* [Trecho do documento]:
════════════════════

Esses deverão também estar atentos a sua postura, adotando atitudes transformadoras e não conformistas dentro das organizações, posto que educam pelo modelo, como já foi mencionado. E principalmente devem perseguir a prevenção e manutenção da qualidade de vida dos trabalhadores. Devem lembrar que, mais, e além de uma "mão-de-obra barata" , o estagiário, em breve, influenciará (sistemicamente) o mercado de trabalho do qual fazemos parte: reproduzindo o modelo positivo ou negativo no qual foram treinados; passando credibilidade ou descrença nas possibilidades de atuação do psicólogo nas organizações de trabalho; contribuindo com a abertura ou fechamento do mercado para a atuação de toda uma classe de profissionais.

════════════════════

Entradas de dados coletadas
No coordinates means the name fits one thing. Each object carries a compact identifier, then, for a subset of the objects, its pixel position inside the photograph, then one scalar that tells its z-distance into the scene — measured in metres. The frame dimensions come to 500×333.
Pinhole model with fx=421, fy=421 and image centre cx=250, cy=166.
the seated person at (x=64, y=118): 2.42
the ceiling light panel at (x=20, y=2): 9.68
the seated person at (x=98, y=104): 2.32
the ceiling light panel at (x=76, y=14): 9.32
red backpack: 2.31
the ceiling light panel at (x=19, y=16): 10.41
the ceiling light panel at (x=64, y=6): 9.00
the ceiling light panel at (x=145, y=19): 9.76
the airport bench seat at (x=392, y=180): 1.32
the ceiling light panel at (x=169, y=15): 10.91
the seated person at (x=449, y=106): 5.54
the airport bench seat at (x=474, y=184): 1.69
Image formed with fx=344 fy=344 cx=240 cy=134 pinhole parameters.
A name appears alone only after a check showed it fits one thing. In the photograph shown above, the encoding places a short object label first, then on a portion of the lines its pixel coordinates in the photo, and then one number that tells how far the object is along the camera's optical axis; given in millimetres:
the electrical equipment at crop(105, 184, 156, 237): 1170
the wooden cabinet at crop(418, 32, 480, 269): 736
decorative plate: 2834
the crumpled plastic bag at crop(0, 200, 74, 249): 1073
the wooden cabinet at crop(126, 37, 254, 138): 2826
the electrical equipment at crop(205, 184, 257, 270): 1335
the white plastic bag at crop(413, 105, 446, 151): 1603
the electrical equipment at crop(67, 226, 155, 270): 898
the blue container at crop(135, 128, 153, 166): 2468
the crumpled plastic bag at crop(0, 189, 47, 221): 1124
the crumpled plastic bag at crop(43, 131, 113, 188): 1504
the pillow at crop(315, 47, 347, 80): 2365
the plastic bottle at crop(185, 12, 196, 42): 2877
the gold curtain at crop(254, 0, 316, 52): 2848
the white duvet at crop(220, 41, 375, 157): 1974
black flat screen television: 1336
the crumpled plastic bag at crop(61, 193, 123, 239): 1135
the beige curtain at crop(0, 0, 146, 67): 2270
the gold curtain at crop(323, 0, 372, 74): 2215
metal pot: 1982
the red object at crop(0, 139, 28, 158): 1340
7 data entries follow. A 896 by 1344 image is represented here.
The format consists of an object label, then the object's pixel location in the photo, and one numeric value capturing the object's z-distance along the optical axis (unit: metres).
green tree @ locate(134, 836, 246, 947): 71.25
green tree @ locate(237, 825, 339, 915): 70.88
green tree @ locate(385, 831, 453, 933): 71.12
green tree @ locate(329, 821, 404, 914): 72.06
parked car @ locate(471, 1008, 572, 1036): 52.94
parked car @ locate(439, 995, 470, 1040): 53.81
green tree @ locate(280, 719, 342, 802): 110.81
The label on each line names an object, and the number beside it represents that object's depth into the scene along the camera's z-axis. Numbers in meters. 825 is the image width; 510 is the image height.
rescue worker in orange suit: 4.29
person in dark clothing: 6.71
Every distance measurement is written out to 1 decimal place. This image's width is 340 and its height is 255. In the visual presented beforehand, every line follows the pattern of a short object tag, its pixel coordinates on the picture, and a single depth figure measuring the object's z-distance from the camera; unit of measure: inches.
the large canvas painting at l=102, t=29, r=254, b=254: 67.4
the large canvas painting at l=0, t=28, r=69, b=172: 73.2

════════════════════

* [O que se pede]: Segundo o trecho do documento, de que maneiras o estagiário influenciará o mercado de trabalho? Liste todas, com as palavras do texto.

* [Resposta]:
- reproduzindo o modelo positivo ou negativo no qual foram treinados
- passando credibilidade ou descrença nas possibilidades de atuação do psicólogo nas organizações de trabalho
- contribuindo com a abertura ou fechamento do mercado para a atuação de toda uma classe de profissionais